AirAsia flight QZ8501

Indonesian AirAsia QZ8501 crash in 2014 which killed 162 due to ‘faulty solder’

Flight system computer malfunctioned repeatedly, including four times during fatal journey

PUBLISHED : Tuesday, 01 December, 2015, 3:59pm
UPDATED : Tuesday, 01 December, 2015, 6:13pm
 

Indonesian investigators said on Tuesday a chronically faulty component and the crew’s attempt to fix the problem were among the factors that contributed to the crash of an AirAsia passenger jet last year, killing all 162 aboard.

A consistently malfunctioning rudder control system has been blamed for the crash in a final report from Indonesia’s National Transportation Safety Committee, the official investigators into the cause of the crash.

Cracked solder joint

The plane’s flight control computer had a cracked solder joint that malfunctioned repeatedly, including four times during the flight, sending shrieking warnings through the cockpit.

When they received the fourth warning, the pilots tried to reset a computer system by pulling out circuit breakers in a desperate attempt to fix the flight control system problem.

But the move also turned off the plane’s autopilot, sending it into a sharp roll from which they were unable to recover.

READ MORE: AirAsia captain ‘left his seat’ before fatal crash in Java Sea, say investigation sources

“Subsequent flight crew action resulted in inability to control the aircraft ... causing the aircraft to depart from the normal flight envelope and enter a prolonged stall condition that was beyond the capability of the flight crew to recover,” the national transport safety committee said in a statement.

The report said the faulty component, the Rudder Travel Limiter, had suffered 23 problems in the past 12 months, citing maintenance records.

Weather not at fault

Weather which hampered attempts to find the plane and recover the bodies of passengers was in the end not a factor in the crash, according to investigator analysis of flight data recorders. 56 bodies were never recovered from the choppy Java Sea.

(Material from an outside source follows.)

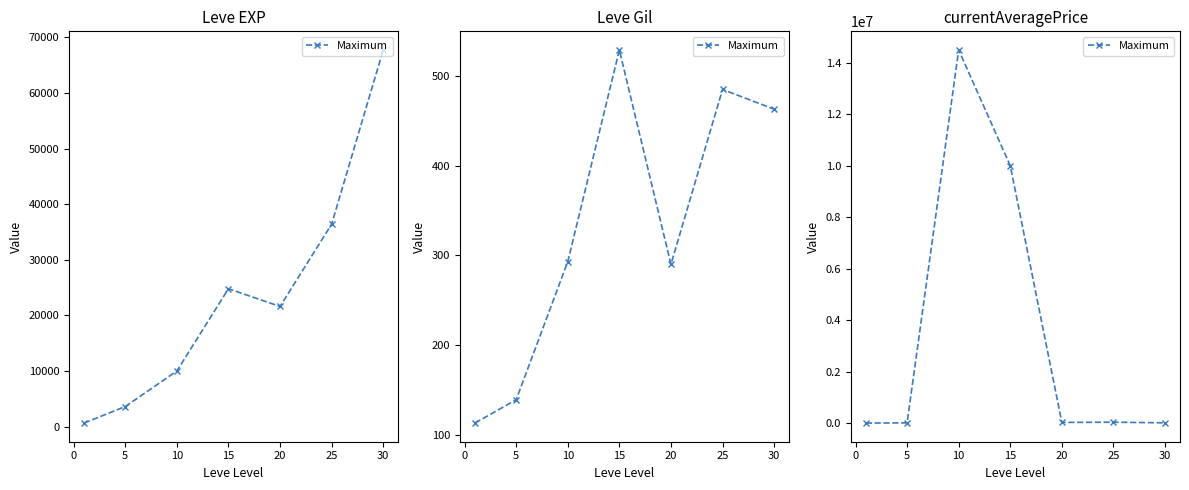

Which has a higher value, 20 or 5?

20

The Airbus A320 aircraft crashed less than halfway into a two-hour flight from the Indonesian city of Surabaya to Singapore on December 28 last year.

The main body of the plane was eventually located on the seabed by a Singapore navy ship and both black box data recorders were recovered.

Search efforts were finally called off in March after almost three months of hunting.

An Indonesian minister previously described how the plane climbed fast and then went into aerodynamic stall, losing lift, before it went down, while an investigator said the warning alarms were “screaming” as the pilots desperately tried to stabilise the aircraft.

Co-pilot at controls

Investigators had also revealed that the French co-pilot, Remi Plesel, was at the controls of the AirAsia plane in the moments before it crashed, rather than the more experienced pilot, Captain Iriyanto, who had around 20,000 hours of flying time.

READ MORE: AirAsia crash searchers may have found French co-pilot after body ‘wearing uniform’ is retrieved

The crash was one of several aviation disasters in the sprawling archipelago in the past year, and the first major setback for Malaysia-based AirAsia group and its flamboyant boss Tony Fernandes after a spectacular run of success.

Indonesia’s air safety record

In August, a turbo-prop plane operated by Indonesian domestic carrier Trigana crashed in the remote, eastern region of Papua during a short flight in bad weather, killing all 54 people on board.

And in June an Indonesian military plane went down into a residential neighbourhood in the city of Medan, exploding in a fireball and killing 142 people.

READ MORE: Missing Indonesian passenger plane carrying 54 people found crashed in remote eastern Papua mountains

Indonesian airlines are expanding rapidly after years of strong economic growth and the emergence of a new middle class, who have the money to fly around the more than 17,000 islands that make up the archipelago, rather than travel by road or sea.

But existing infrastructure is inadequate and carriers are struggling to find enough well-trained personnel to keep up with the boom, experts say.